(Dataset entries)
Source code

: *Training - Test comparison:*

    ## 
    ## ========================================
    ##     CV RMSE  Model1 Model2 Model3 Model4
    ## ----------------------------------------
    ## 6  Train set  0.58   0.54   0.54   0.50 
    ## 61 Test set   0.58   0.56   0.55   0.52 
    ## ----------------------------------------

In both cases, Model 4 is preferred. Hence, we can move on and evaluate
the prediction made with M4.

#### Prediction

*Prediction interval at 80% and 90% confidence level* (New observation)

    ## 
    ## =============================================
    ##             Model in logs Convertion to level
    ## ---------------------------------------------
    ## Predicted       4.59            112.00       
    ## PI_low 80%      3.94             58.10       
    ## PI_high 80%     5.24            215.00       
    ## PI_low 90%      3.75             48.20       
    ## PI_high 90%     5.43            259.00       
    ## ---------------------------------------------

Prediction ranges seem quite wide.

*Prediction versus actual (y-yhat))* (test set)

### EXERCISE DETAILS
Report back every line of the entries in which "level" occurs.

### ANSWER
*Prediction interval at 80% and 90% confidence level* (New observation)
    ##             Model in logs Convertion to level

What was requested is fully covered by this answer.